There is nothing fun about having chronic insomnia, but it does provide me with plenty of quiet time in the middle of the night to read and watch TV. One of my favorite things to do is scroll mindlessly through Youtube, looking for videos on cooking, couponing, gardening, and saving money.
Because I’ve been into the frugal lifestyle since 2008, most of the tips aren’t new, but I do enjoy seeing how other families live, especially the ones who are extreme.
What is the difference between frugality and being a miser? Choosing to suffer when there’s no need.
One lady I watched seems to revel in misery. She and her husband downsized from a 3,300 Sq. foot Tri-Level outside of Dallas into the woods of Northern Idaho. Totally off grid, she uses a wood cook stove, has no bathroom, no electricity and lives in a shed converted into a tiny house with 4 kids.
She gave an inside tour that showed a remarkable lack of furniture (3 of the kids share a small mattress) and only a single radio that runs on batteries for entertainment. They did have a computer and camera, but must visit the library for WiFi.
In storage, she showed off reusable muffin liners, fabric Ziplocs, cloth diapers, homemade potions crafted from herbs, and a 5-year supply of emergency food rations with some scary looking canned meats. By the time she got to the reusable cloth toilet paper, I quit watching. (Added bonus: she does the wash by hand and air-dries, even in winter!!!)
Why, oh, why would anyone spend a single minute of their life reusing toilet paper? That isn’t penny-wise; it’s pound foolish! Not to mention gross, unnecessary, and probably not sanitary.

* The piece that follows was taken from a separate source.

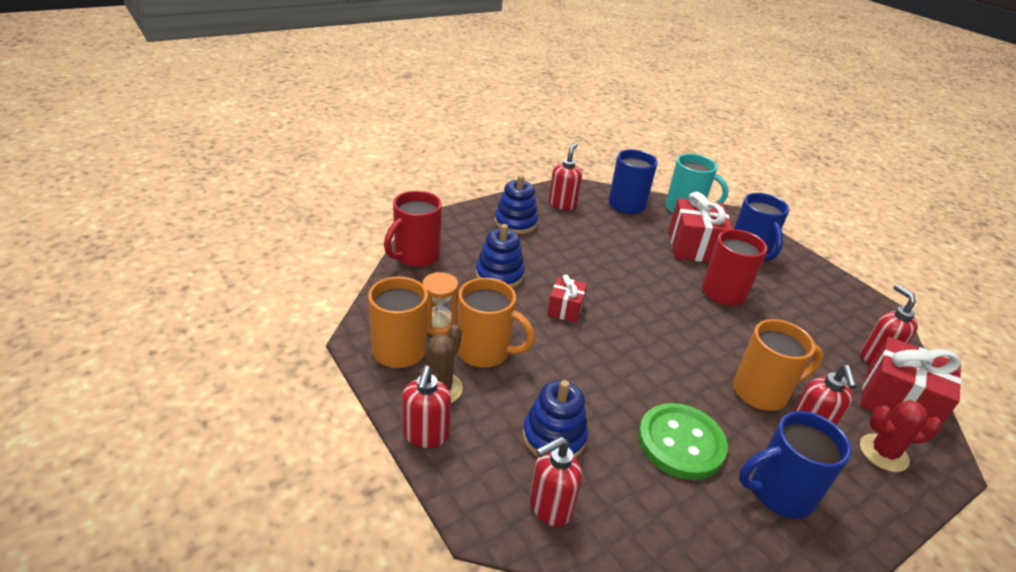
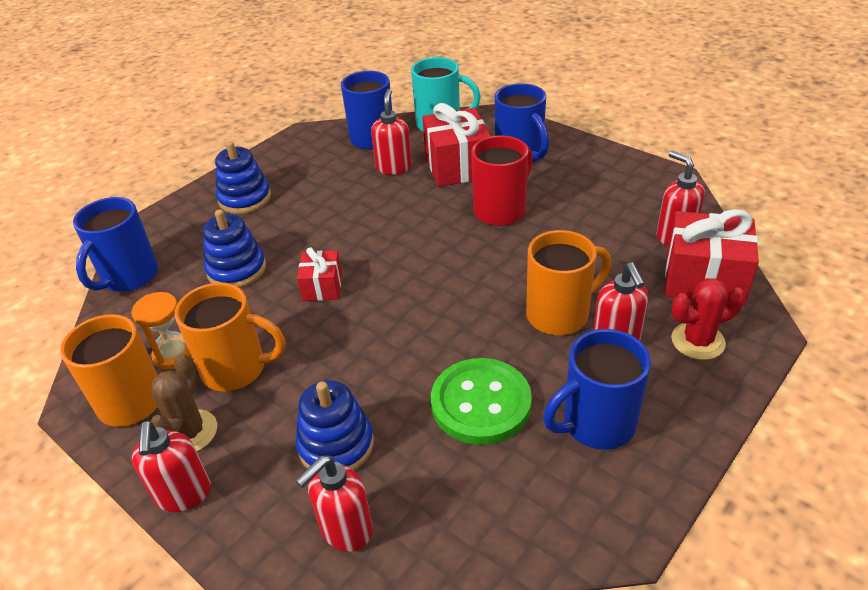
camera: 10 degrees left, 5 degrees up
(415, 256) = (129, 277): red mug -> blue mug
(562, 204) = (296, 159): red soap dispenser -> red soap dispenser (394, 167)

Toilet paper is on sale 52 weeks per year. By using coupons and rebates, it’s super cheap. As for cloth diapers? You’ve got to be kidding me. I have more Huggies, Pampers, and Seventh Generation in my stockpile than I could ever use—even if I had triplets on the way.
I tried canning food. The jam and pears were yummy. Will I do it regularly, standing over a stove, during the hottest part of the summer, boiling tomatoes to make pasta sauce that retails for $1.00 a jar? NO, it’s not worth it.

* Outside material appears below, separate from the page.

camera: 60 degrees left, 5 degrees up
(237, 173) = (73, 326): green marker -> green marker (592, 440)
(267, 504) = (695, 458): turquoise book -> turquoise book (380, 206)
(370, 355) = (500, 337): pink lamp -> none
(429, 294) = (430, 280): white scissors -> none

Saving money can become a dangerous obsession. I choose to save in most areas so that I can splurge in others. What I want is the lowest-priced Coach purse, not a stained and torn potato sack that I made for free!
The point is this: Saving is good, but not at the expense of quality of life. Moderation is key. Every family will have a different budget, with different goals. That’s fine. Just don’t sacrifice your time, peace of mind, and happiness for a nickel.